Graph-based approach

My intuitions told me I would probably need a graph database, a way to connect all the entities (people, places, relationships etc.) and sentiments together like they are in the brain. I found the GraphRAG technique and tooling which Microsoft open-sourced just 6 months ago that solves exactly this:

Source: GraphRAG docs

It was very validating to find this and it promised to do exactly what I needed. It took the messages, analyzed them using an LLM and organized them and their relationships into communities (related content grouped by different categories). This way, similar texts would be grouped closer together so each query would traverse the graph and come back with richer context. I ran the GraphRAG script over my database of texts and it generated an impressive graph but I had trouble integrating it into my bot. So I recorded my learnings since the fundamentals of how the tool did it seemed reusable.

I had an open question left since my intuition told me that a training-based approach like fine-tuning effectively could get the model to internalize the relationships to a similar effect but I haven't been able to validate this.

Better preprocessing

My preprocessing of text messages from the Whatsapp database is very simplistic. It stores and retrieves each text message as an independent row, ignoring the conversation it was a part of. These texts may have been parts of a larger conversation. So a retrieved result like ”he made me laugh so much when he said that” doesn't properly bear who "he" nor "that" was in case it was in the preceding messages. It also omits context from the recipient since I only ingested messages which I sent.

A better approach would be to query through conversations instead of texts.

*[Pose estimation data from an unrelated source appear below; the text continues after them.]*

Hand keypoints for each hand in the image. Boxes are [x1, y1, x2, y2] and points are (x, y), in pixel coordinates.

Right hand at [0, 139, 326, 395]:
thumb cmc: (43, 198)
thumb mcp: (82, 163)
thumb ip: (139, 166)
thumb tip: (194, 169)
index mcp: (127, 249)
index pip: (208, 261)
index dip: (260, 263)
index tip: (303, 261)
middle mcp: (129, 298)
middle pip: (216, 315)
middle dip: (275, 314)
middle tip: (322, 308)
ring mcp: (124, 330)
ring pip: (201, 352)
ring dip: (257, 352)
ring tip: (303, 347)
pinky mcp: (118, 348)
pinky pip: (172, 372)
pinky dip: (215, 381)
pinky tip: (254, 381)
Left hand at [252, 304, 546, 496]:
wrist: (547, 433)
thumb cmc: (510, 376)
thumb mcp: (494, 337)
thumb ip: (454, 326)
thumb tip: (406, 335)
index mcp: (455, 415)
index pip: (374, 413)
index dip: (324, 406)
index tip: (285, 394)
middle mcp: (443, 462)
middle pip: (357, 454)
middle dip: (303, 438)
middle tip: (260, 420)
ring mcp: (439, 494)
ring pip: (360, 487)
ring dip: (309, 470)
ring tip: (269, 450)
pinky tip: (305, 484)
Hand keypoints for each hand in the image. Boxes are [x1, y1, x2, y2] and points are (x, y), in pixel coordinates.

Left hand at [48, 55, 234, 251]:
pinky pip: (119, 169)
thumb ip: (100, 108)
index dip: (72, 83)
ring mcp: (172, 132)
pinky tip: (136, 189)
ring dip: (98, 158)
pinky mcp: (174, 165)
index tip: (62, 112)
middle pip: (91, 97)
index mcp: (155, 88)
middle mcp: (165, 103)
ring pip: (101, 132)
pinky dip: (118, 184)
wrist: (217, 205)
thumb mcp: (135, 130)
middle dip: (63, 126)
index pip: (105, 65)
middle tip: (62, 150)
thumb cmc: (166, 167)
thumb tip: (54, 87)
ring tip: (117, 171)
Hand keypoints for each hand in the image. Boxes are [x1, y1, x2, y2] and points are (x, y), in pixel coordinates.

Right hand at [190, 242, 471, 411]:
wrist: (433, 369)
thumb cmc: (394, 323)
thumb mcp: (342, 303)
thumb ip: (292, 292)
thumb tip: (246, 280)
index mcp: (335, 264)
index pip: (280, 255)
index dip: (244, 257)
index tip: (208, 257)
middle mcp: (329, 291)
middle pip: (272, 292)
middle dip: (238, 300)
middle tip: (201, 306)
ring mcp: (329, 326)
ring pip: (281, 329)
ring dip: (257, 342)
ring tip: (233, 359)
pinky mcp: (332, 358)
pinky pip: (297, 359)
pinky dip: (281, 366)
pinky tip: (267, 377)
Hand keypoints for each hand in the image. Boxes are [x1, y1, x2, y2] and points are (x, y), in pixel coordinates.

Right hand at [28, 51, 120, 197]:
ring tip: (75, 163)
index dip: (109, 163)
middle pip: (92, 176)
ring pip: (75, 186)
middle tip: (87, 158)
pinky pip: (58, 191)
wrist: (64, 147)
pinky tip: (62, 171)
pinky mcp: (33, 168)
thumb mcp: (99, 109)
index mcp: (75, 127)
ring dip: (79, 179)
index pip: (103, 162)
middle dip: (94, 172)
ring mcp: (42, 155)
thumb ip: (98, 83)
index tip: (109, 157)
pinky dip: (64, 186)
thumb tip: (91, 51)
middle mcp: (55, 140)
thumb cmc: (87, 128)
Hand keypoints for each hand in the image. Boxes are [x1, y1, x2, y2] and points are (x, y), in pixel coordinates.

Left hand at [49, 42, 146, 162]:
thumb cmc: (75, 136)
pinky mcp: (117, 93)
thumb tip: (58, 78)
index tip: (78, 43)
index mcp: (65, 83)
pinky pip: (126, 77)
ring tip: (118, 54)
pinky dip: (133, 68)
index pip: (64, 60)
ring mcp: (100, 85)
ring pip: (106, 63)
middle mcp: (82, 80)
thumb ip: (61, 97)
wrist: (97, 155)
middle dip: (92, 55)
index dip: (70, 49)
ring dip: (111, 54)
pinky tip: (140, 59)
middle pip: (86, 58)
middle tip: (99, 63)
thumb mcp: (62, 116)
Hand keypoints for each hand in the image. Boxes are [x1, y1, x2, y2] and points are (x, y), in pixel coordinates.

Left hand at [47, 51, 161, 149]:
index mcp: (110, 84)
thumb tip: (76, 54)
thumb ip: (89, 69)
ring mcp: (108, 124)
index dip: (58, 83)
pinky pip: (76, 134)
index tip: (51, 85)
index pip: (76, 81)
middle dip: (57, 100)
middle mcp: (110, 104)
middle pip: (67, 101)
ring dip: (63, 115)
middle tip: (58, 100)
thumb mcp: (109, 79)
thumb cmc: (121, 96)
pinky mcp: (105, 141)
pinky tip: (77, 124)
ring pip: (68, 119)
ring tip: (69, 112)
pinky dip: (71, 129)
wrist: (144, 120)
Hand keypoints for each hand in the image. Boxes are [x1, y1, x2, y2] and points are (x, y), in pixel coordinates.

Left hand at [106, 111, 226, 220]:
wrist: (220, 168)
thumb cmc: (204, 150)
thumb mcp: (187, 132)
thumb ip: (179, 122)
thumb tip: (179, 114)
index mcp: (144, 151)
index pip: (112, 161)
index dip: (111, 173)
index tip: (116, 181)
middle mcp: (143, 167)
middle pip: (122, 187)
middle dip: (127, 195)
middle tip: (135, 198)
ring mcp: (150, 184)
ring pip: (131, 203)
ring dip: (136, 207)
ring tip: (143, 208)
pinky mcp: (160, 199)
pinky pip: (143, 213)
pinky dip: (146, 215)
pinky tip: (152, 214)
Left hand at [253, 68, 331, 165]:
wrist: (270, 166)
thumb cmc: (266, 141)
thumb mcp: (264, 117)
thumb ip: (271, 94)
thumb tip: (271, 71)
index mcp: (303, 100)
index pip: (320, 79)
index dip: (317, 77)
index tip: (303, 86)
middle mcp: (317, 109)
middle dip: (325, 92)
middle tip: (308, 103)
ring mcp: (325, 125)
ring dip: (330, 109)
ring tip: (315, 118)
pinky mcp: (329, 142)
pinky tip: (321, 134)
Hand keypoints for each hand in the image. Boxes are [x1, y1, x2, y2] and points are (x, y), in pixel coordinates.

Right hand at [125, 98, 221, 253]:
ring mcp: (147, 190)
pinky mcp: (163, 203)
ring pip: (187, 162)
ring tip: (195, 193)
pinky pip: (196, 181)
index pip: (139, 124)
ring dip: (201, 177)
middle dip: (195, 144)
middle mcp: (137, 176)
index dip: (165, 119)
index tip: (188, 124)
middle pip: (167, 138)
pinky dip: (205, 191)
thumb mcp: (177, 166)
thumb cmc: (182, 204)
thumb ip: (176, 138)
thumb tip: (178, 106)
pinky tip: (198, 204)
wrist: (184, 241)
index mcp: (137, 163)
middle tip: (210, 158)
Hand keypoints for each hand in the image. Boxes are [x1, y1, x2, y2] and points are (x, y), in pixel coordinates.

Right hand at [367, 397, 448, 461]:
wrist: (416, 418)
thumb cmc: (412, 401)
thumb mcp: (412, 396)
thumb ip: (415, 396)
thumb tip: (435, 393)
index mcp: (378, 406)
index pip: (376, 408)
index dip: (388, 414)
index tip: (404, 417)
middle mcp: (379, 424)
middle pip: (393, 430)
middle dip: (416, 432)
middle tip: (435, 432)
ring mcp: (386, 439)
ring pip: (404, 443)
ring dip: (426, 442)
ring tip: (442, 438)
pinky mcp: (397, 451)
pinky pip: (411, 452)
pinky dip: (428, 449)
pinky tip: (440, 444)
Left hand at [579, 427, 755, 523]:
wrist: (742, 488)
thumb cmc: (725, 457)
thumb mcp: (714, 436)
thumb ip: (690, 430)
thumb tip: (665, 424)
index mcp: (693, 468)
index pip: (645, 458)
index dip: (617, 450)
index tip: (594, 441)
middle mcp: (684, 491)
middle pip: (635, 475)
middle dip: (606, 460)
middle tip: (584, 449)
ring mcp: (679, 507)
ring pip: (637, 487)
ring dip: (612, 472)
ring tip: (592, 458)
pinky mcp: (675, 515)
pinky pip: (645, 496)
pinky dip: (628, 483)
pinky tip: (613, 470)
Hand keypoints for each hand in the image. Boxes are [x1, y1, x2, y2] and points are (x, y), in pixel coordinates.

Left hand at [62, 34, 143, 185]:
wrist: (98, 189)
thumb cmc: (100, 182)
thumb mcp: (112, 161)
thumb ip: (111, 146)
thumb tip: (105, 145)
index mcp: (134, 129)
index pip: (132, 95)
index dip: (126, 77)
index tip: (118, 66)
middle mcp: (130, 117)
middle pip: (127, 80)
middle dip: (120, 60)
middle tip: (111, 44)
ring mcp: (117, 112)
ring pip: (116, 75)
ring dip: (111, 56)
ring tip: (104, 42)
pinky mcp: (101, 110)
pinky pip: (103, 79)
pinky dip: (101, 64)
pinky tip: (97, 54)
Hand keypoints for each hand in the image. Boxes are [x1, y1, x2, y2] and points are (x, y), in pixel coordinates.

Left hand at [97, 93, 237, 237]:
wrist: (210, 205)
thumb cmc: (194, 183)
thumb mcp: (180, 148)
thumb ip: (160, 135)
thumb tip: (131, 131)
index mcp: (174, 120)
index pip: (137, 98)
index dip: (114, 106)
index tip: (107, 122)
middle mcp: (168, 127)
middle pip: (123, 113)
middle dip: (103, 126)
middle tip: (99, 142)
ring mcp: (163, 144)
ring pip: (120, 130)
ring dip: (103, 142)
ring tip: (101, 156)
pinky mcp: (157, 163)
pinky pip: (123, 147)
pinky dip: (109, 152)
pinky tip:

Before storing them, I'd need to chunk up texts into conversations (since Whatsapp only stores each text as an individual row in its datastore), analyse them and tag them with the categories, sentiments and entities they pertain to, not unlike the Graph-based approach.

Still, this would be incomplete because we would be missing connections to related knowledge and concepts which our brain naturally does. The chunking strategy is also a really tricky part to figure out since texting conversations tend to be continuous and interleaved.

Reasoning based approach

The other thing is that when we are responding in conversation, we tend to not only retrieve facts but also think about how they make us feel, how they fit into other things we know, how it will be received in the context of who we are talking to or other implicit situational factors (e.g. someone mentioned earlier in the week that they had a flu).

I think that if I ask the LLM to generate the steps to take and knowledge required to answer a question as Past Ryan would and then have it fetch texts for each of those steps to use in its response, a more comprehensive response will be returned. This technique is known as Retrieval Augmented Thought (combination of CoT and RAG) and it could probably work even better in-concert with GraphRAG.

Fine-tuning

I am very curious to see how fine-tuning will differ with these other methods. My suspicion is that it will generalize better. I may eventually try this in future iterations.

Cost

This whole project cost me about 3 USD (+free credits) in OpenAI credits and that was about 1 million GPT-4o-mini tokens (input + output). I certainly believe any model in this class and even a bit lower could perform equally, a lot of the value and optimization is in the data preprocessing and querying strategy.

That's it, hope you found this helpful and let me know if you have any questions.